South Puget Sound Community College professor Garnest Turner gave his students a simple assignment: spend 10 minutes looking around their neighborhood, a public park, or even the SPSCC campus to find and pick up as much plastic trash as they can.
April 15, Turner’s students brought in their homework. Turner laid a blue tarp out on the floor, and his students placed their plastic on it.
One of the students, Alex Watkins, said, “I feel everyone, not only at the Community College but around the world, should take 10 minutes out of their day to help pick up trash and garbage and see how the environment improves.”
Student Selena Watte said “Every piece of plastic and trash affects the world no matter how big it is.”
“The first element, of course, is to make people aware that there is a problem,” said Turner.
The assignment was done in conjunction with an assigned reading: an article by Susan Casey about the island-sized masses of plastic in the ocean, titled “Our Oceans Are Turning into Plastic… Are We?
The article started with the 1997 story of how Captain Charles Moore discovered what scientists now refer to as the “Eastern Garbage Patch,” 800 miles north of Hawaii in the Pacific Ocean.
“Depressed and stunned, he sailed for a week through bobbing, toxic debris trapped in a purgatory of circling currents,” wrote Casey.
The plastic is breaking down into microscopic pieces which are eaten by fish and other sea creatures, Casey wrote. The plastic is thereby working its way up the food chain, and that is just the beginning, according to the article.
Casey catalogued the complex and problematic nature of plastic in the environment.
According to Casey’s article, college campuses are starting to embrace plastic containers made out of corn-based plastics, and disposable utensils made of potato-based plastics.
Professor Turner said he sees hope in environmentally friendly plastics. “If we re-engineer our plastics production, we would do the planet a big favor,” he said.
The article also discussed an architect and green designer, William McDonough, who is currently working with the Chinese government to build seven cities using “the building materials of the future,” including a fabric that is safe enough to eat and a new, nontoxic polystyrene.

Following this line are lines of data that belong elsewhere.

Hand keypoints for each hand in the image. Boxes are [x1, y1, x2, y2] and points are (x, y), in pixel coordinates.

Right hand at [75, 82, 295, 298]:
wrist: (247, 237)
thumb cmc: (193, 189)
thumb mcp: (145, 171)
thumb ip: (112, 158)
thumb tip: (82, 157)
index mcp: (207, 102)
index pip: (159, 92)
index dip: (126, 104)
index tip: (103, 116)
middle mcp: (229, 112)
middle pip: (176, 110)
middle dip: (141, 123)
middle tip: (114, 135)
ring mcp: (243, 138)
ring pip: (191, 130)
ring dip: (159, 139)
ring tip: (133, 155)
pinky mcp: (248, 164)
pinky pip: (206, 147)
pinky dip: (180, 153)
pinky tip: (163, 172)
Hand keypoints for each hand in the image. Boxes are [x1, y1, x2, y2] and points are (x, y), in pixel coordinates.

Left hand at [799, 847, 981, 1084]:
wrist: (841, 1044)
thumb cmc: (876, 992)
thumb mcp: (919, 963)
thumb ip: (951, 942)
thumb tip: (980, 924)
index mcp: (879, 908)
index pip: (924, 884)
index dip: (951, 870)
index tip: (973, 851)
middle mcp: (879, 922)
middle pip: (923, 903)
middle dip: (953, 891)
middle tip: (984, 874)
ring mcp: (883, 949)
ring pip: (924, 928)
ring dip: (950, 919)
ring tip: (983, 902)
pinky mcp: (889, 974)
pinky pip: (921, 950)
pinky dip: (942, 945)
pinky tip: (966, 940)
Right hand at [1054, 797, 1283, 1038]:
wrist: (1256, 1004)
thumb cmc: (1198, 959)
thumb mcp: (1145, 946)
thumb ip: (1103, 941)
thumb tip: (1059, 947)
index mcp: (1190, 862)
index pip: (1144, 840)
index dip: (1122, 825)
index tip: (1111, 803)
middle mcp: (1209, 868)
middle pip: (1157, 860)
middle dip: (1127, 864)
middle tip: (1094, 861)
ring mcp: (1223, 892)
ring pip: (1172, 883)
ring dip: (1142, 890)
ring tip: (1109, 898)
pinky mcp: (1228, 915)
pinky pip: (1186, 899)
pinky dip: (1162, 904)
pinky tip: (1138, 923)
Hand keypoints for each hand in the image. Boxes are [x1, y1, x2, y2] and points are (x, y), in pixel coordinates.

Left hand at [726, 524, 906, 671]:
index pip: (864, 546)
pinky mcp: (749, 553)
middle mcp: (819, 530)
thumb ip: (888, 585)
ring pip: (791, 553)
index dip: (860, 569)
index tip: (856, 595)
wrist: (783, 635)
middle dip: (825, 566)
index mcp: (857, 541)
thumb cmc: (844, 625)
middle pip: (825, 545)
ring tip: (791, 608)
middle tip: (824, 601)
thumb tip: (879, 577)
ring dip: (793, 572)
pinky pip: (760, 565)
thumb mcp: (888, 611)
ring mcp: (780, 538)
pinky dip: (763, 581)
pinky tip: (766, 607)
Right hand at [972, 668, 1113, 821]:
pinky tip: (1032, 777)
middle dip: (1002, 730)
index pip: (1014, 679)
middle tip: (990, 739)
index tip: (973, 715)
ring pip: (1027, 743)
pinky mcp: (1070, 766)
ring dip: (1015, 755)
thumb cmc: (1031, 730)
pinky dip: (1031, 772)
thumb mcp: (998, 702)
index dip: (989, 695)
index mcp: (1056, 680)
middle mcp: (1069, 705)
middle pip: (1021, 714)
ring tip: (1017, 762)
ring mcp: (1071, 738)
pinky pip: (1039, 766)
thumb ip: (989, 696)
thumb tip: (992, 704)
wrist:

For now, much of the old, petroleum-based plastics manufacturing is still dominant in the marketplace. And, it is still cheaper to produce new plastic than recycle old plastic.
Turner’s Analytical Reading class must now turn from the oceanic garbage patches to their next assignment: F. Scott Fitzgerald’s “The Great Gatsby.”
“It’s about a different kind of pollution — the pollution of spirit that illegal wealth brings with it, and the pollution of a society that worships money above all else,” said Turner.